**Exercise directions**
Reproduce, exactly as they appear, the line containing "Feeding Fish" and every line after it, ending with the last line of the records.

**Dataset records**
Start of Block
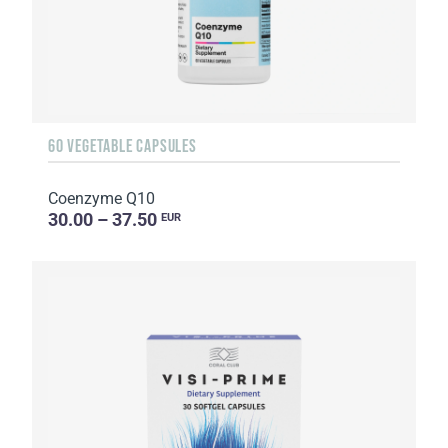
60 VEGETABLE CAPSULES
Coenzyme Q10
30.00 – 37.50
EUR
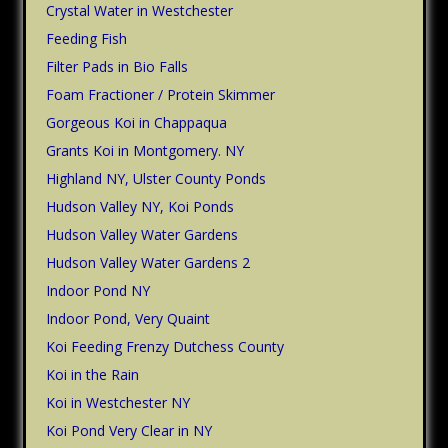
Crystal Water in Westchester
Feeding Fish
Filter Pads in Bio Falls
Foam Fractioner / Protein Skimmer
Gorgeous Koi in Chappaqua
Grants Koi in Montgomery. NY
Highland NY, Ulster County Ponds
Hudson Valley NY, Koi Ponds
Hudson Valley Water Gardens
Hudson Valley Water Gardens 2
Indoor Pond NY
Indoor Pond, Very Quaint
Koi Feeding Frenzy Dutchess County
Koi in the Rain
Koi in Westchester NY
Koi Pond Very Clear in NY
End of Block
**Task answer**
Feeding Fish
Filter Pads in Bio Falls
Foam Fractioner / Protein Skimmer
Gorgeous Koi in Chappaqua
Grants Koi in Montgomery. NY
Highland NY, Ulster County Ponds
Hudson Valley NY, Koi Ponds
Hudson Valley Water Gardens
Hudson Valley Water Gardens 2
Indoor Pond NY
Indoor Pond, Very Quaint
Koi Feeding Frenzy Dutchess County
Koi in the Rain
Koi in Westchester NY
Koi Pond Very Clear in NY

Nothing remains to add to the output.